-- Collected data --
**********

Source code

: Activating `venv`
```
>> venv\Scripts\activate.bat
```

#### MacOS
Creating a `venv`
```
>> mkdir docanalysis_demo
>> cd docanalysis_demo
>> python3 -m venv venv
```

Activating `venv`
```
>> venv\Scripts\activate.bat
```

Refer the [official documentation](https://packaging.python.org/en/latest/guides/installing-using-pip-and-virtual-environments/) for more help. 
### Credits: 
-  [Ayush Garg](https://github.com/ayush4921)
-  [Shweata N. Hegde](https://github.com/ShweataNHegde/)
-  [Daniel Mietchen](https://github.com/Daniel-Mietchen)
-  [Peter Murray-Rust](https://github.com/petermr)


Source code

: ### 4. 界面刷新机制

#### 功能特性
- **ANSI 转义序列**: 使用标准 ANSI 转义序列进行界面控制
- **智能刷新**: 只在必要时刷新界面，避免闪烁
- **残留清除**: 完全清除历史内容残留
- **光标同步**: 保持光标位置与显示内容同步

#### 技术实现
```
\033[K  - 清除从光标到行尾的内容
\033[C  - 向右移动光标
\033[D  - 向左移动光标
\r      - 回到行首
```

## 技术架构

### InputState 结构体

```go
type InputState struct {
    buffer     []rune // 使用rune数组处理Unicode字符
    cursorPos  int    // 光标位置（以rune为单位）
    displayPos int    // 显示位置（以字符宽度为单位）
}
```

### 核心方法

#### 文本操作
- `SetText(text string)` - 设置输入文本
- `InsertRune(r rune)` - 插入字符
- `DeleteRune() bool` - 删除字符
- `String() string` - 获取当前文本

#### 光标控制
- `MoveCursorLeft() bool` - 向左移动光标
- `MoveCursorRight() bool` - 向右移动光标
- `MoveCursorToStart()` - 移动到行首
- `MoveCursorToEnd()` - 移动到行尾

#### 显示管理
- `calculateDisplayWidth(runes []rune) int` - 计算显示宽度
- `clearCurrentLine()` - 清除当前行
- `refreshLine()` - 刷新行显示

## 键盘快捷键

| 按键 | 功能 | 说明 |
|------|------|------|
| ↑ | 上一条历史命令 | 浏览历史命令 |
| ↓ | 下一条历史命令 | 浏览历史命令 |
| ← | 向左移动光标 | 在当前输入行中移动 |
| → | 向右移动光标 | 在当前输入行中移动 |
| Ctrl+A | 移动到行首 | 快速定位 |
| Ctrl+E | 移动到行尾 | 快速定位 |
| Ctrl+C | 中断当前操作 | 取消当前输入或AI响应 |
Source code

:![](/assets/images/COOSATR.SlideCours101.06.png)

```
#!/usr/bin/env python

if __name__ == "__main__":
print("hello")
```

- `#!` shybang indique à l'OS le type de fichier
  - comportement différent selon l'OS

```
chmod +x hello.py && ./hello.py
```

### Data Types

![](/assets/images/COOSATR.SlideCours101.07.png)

**********

Repeat all of the entries exactly.

-- Exercise answer --
Source code

: Activating `venv`
```
>> venv\Scripts\activate.bat
```

#### MacOS
Creating a `venv`
```
>> mkdir docanalysis_demo
>> cd docanalysis_demo
>> python3 -m venv venv
```

Activating `venv`
```
>> venv\Scripts\activate.bat
```

Refer the [official documentation](https://packaging.python.org/en/latest/guides/installing-using-pip-and-virtual-environments/) for more help. 
### Credits: 
-  [Ayush Garg](https://github.com/ayush4921)
-  [Shweata N. Hegde](https://github.com/ShweataNHegde/)
-  [Daniel Mietchen](https://github.com/Daniel-Mietchen)
-  [Peter Murray-Rust](https://github.com/petermr)


Source code

: ### 4. 界面刷新机制

#### 功能特性
- **ANSI 转义序列**: 使用标准 ANSI 转义序列进行界面控制
- **智能刷新**: 只在必要时刷新界面，避免闪烁
- **残留清除**: 完全清除历史内容残留
- **光标同步**: 保持光标位置与显示内容同步

#### 技术实现
```
\033[K  - 清除从光标到行尾的内容
\033[C  - 向右移动光标
\033[D  - 向左移动光标
\r      - 回到行首
```

## 技术架构

### InputState 结构体

```go
type InputState struct {
    buffer     []rune // 使用rune数组处理Unicode字符
    cursorPos  int    // 光标位置（以rune为单位）
    displayPos int    // 显示位置（以字符宽度为单位）
}
```

### 核心方法

#### 文本操作
- `SetText(text string)` - 设置输入文本
- `InsertRune(r rune)` - 插入字符
- `DeleteRune() bool` - 删除字符
- `String() string` - 获取当前文本

#### 光标控制
- `MoveCursorLeft() bool` - 向左移动光标
- `MoveCursorRight() bool` - 向右移动光标
- `MoveCursorToStart()` - 移动到行首
- `MoveCursorToEnd()` - 移动到行尾

#### 显示管理
- `calculateDisplayWidth(runes []rune) int` - 计算显示宽度
- `clearCurrentLine()` - 清除当前行
- `refreshLine()` - 刷新行显示

## 键盘快捷键

| 按键 | 功能 | 说明 |
|------|------|------|
| ↑ | 上一条历史命令 | 浏览历史命令 |
| ↓ | 下一条历史命令 | 浏览历史命令 |
| ← | 向左移动光标 | 在当前输入行中移动 |
| → | 向右移动光标 | 在当前输入行中移动 |
| Ctrl+A | 移动到行首 | 快速定位 |
| Ctrl+E | 移动到行尾 | 快速定位 |
| Ctrl+C | 中断当前操作 | 取消当前输入或AI响应 |
Source code

:![](/assets/images/COOSATR.SlideCours101.06.png)

```
#!/usr/bin/env python

if __name__ == "__main__":
print("hello")
```

- `#!` shybang indique à l'OS le type de fichier
  - comportement différent selon l'OS

```
chmod +x hello.py && ./hello.py
```

### Data Types

![](/assets/images/COOSATR.SlideCours101.07.png)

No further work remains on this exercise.